New York- The labor market is stumping even the experts. The unemployment rate is near a 16-year low, and employers are fretting about their inability to find reliable workers. That shortage of workers should prompt an increase in wages. Remember that supply and demand curve: When the demand (for workers) exceeds the supply, prices should rise.
Yet wages have stubbornly resisted the pressure. As Janet L. Yellen, chairwoman of the Federal Reserve, noted in congressional testimony this week, the relationship between a tight labor market and wage pressure “has become more attenuated than we’ve been accustomed to historically.”
So why don’t employers offer more? That was a common question readers posed after an article last week about the government’s monthly jobs report quoted Sarah M. Smith, an owner of Rooforia Home Exteriors in Omaha. Ms. Smith depends on a federal program that gives temporary visas to guest workers — known as H-2B visas — because she is unable to find Americans to take a seasonal job repairing roofs that pays $17 an hour. The work is tough, she said, but “the pay is fair.”
Many people — including some economists — disagreed. By definition, they argued, if no one is willing to work for that wage, then the wage is too low. Others complained that allowing in guest workers pushes down the wages that American workers can get. (Employers have to advertise on a state website of job listings and at least twice in a local newspaper before they can apply to hire foreign workers on H-2B visas.)
Ms. Smith’s viewpoint, however, is echoed by thousands of employers, large and small, throughout the country. We asked this small-business owner to explain the financial constraints she confronts. Her answers shed some light on why wages are not going up. One reason is that while people want higher wages, they don’t want to pay higher prices. Average hourly wages have increased only 2.5 percent since last year, but prices of most goods and services have not risen much either. Year-over-year inflation is under 2 percent.
How much does it cost to repair a roof in Omaha?
Residential roofing jobs vary so much based on different factors, including the size, how high it is, how steep it is, the materials being installed. I would say, just by guessing, that our average roof replacement costs about $8,000. Usually we try to aim for 40 percent profit margin.
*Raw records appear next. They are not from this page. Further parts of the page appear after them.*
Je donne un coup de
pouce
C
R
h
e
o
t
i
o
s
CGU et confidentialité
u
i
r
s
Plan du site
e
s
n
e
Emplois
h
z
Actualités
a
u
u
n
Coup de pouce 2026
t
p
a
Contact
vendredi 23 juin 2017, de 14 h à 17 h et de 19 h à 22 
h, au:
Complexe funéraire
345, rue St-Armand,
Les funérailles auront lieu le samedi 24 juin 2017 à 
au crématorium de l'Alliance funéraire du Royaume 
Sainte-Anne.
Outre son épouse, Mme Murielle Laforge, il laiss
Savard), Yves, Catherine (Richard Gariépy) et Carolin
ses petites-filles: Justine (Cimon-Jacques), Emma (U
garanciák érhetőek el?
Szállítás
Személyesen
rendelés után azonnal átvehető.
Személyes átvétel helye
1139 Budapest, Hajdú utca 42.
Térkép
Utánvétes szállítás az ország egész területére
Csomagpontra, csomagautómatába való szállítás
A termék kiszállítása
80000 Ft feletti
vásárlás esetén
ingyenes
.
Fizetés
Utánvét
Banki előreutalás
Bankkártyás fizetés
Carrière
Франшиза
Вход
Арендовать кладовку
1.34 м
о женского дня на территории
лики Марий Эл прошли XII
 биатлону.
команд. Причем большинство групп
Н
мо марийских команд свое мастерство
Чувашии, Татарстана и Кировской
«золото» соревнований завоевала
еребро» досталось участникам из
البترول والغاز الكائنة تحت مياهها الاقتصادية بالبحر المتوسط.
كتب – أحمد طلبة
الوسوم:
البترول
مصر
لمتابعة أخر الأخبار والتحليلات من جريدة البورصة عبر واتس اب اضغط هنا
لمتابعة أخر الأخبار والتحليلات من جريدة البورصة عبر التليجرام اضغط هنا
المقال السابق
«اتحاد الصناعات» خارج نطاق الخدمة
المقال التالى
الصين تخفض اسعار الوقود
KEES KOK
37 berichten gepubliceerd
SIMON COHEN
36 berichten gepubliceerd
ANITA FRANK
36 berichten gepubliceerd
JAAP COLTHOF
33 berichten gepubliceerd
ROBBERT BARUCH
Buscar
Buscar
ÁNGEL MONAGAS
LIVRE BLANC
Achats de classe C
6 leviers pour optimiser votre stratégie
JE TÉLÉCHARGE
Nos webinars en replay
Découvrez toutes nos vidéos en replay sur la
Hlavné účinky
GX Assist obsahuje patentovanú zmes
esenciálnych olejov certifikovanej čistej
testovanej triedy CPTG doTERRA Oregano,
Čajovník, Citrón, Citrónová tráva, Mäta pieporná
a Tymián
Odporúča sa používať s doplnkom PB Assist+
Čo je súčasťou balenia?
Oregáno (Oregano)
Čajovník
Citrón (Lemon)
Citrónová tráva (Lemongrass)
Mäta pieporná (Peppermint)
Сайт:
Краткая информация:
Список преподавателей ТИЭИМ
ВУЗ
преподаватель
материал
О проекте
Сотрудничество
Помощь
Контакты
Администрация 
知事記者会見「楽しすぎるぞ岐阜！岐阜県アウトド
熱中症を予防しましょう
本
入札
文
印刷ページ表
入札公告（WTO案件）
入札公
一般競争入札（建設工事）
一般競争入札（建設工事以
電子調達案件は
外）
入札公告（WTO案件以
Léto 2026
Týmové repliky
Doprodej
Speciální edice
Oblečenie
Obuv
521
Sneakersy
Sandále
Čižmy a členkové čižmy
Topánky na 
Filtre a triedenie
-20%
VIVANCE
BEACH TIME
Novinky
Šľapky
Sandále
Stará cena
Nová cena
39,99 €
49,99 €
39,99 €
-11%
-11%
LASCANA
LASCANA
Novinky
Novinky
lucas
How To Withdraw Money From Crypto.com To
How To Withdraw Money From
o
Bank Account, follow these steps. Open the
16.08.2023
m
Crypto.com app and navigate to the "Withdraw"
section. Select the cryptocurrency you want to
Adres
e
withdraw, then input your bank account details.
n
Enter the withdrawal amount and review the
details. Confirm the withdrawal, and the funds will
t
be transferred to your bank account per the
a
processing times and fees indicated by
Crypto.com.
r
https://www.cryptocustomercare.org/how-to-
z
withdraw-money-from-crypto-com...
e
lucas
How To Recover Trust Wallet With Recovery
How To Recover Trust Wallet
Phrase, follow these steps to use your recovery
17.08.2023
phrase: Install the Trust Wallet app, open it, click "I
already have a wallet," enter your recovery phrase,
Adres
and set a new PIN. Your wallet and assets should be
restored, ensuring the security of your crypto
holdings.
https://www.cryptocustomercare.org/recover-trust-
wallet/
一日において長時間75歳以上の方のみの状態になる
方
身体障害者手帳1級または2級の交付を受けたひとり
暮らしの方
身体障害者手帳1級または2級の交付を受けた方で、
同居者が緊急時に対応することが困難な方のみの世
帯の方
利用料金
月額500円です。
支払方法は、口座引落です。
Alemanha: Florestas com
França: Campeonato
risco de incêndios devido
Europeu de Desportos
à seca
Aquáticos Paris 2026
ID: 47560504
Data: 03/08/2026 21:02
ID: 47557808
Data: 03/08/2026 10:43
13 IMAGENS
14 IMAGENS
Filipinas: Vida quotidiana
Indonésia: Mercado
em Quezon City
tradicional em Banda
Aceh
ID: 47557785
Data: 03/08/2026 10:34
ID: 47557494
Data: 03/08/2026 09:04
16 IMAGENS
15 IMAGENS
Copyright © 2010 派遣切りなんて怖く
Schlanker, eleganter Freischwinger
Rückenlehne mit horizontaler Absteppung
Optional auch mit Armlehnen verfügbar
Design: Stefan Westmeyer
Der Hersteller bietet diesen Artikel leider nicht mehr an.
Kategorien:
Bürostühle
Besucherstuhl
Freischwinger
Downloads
A couple thousand for labor; the rest for materials, sales commission, taxes, insurance and overhead.
How did you arrive at the $17-an-hour rate?
We have offered the $17-an-hour wage because it is the prevailing wage determination for this type of work, according to the United States Department of Labor. We do offer incentives and bonuses above that. And just to note, Nebraska’s minimum wage is $9 an hour.
If you can’t get workers at $17 an hour, why don’t you offer higher pay?
In response to the article, I got an email that said if we were to offer $35 an hour with health care benefits, we would definitely get people to apply; it said people who were highly qualified applicants with years of experience would probably line up at our door.
My response is: We would love to be able to offer $35 an hour as starting pay, but are you in turn willing to pay premium prices for your next roof replacement? A lot of customers we get through online lead services like Thumbtack are people looking for the best deal. They want to collect proposals from four to five businesses and most of the time choose the cheapest one.
We want to compensate our employees fairly for the work they do and the risk they take, but we wouldn’t be able to stay in business if we doubled the hourly rate. It’s not just their hourly wage that becomes a factor. Insurance in the roofing industry is extremely expensive. Not only are we required to carry expensive general liability insurance, we also have to have workers’ compensation insurance for employees on the roof. That comes to 40 percent of their wage. And on top of that, there’s payroll tax.
We also do a lot of insurance restoration work like hail damage claims, and in those cases the insurance provider determines what they pay for labor and we work with it. If we come back saying it’s going to cost us way more on labor to do the job, the homeowner isn’t likely to want to cover the extra cost, especially not above their out-of-pocket deductible.
What do you think would happen if you did raise your prices to pay your workers more?
At the end of the day, if I were to say, “We’re a great company; we pay people double the prevailing wage, pay our insurance and taxes, buy the best materials for your house, and we give back to our community (we donate a percentage of our profits to our raise-a-roof initiative to donate roofs to families in need), but that means we’re going to charge you double for your roof,” I’m sure people (like the emailer) aren’t going to say: “Oh, that’s so great they pay their employees $35 an hour. Let’s write them a check for twice as much as their competitor because it makes us feel good!” They’re going to do what’s best for their bank account and their budget.
If you want to have lower-wage people paid more, you have to expect the price of the services to cost more; it’s not going to just come out of nowhere. That’s where the literal buck stops because no one wants to pay more of their hard-earned dollars. We still want to make a profit and not risk losing business because of increased prices.
Lastly, I would be willing to make a large bet that even if we did post a job for $35 an hour to do roofing in Omaha (it was 92 degrees this week), it would still be slim pickings. That’s why for us the H-2B program is a win-win: We get great workers whom we pay well above the minimum wage, and they are low-risk temporary immigrants who come here to do the job and go home to their families at the end of the season.